Defendants assert the
allegations are irrelevant, improper, and not drawn in conformity with the laws
of this state because Plaintiffs added the new causes of action and additional
defendant party to the SAC without obtaining leave of the court.
Code
of Civil Procedure section 472 provides in pertinent part that, “A party may
amend its pleading once without leave of the court at any time before the
answer, demurrer, or motion to strike is filed but before the demurrer or
motion to strike is heard if the amended pleading is filed and served no later
than the date for filing an opposition to the demurrer or motion to strike.” (Code
Civ. Proc., § 472.) When a court grants
leave to amend after sustaining a demurrer, the plaintiff does not generally have
the right to add a new party and may only amend the causes of action of the
pleading to which the demurrer was sustained. (People v. Clausen (1967)

Data →
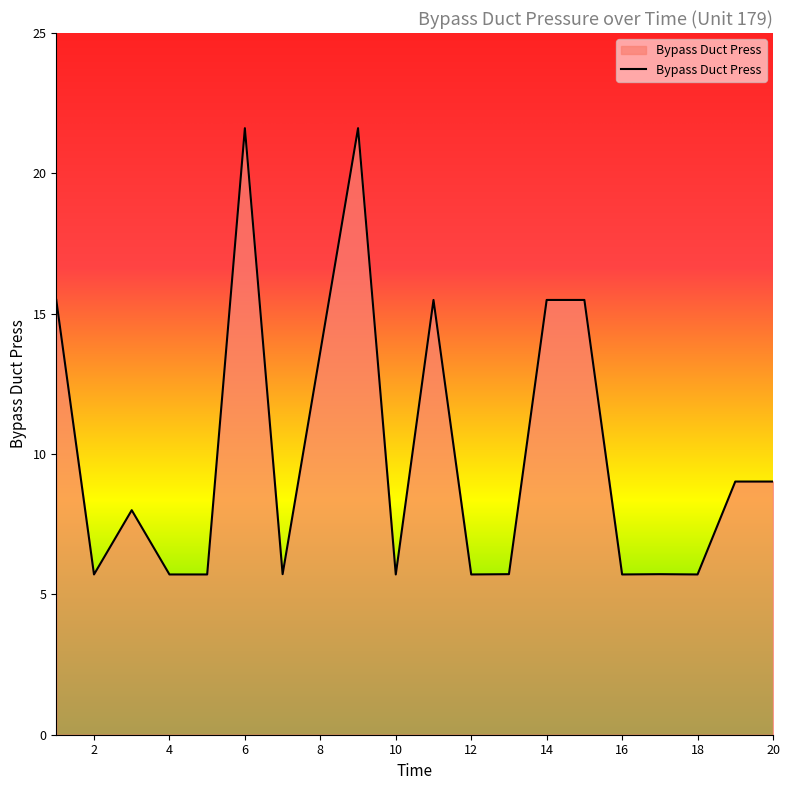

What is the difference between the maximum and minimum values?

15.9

==

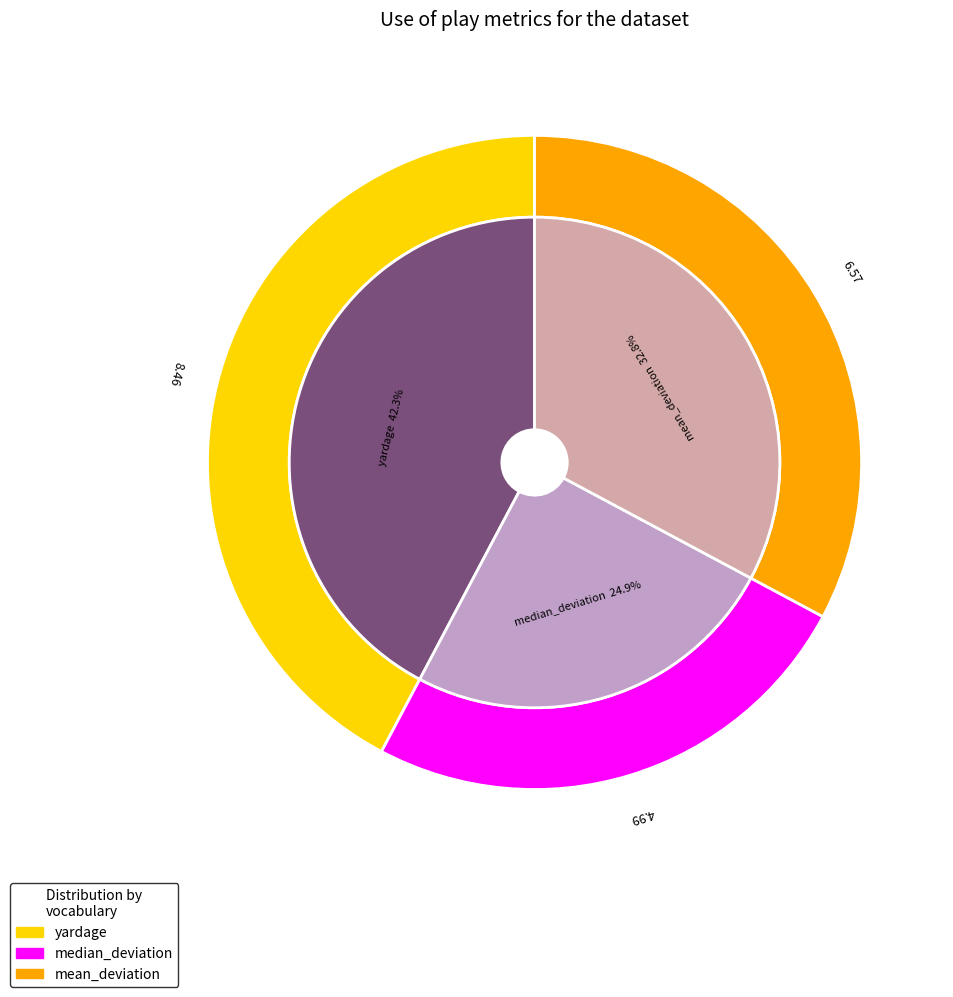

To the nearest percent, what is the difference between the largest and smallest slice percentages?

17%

What you will do → Write out the passage on amending pleadings word for word, starting with "Defendants assert the" and going on through "v. Clausen (1967)". The listing was taken from a separate source that has no connection to the passage on amending pleadings.

Response to the task →
Defendants assert the
allegations are irrelevant, improper, and not drawn in conformity with the laws
of this state because Plaintiffs added the new causes of action and additional
defendant party to the SAC without obtaining leave of the court.
Code
of Civil Procedure section 472 provides in pertinent part that, “A party may
amend its pleading once without leave of the court at any time before the
answer, demurrer, or motion to strike is filed but before the demurrer or
motion to strike is heard if the amended pleading is filed and served no later
than the date for filing an opposition to the demurrer or motion to strike.” (Code
Civ. Proc., § 472.) When a court grants
leave to amend after sustaining a demurrer, the plaintiff does not generally have
the right to add a new party and may only amend the causes of action of the
pleading to which the demurrer was sustained. (People v. Clausen (1967)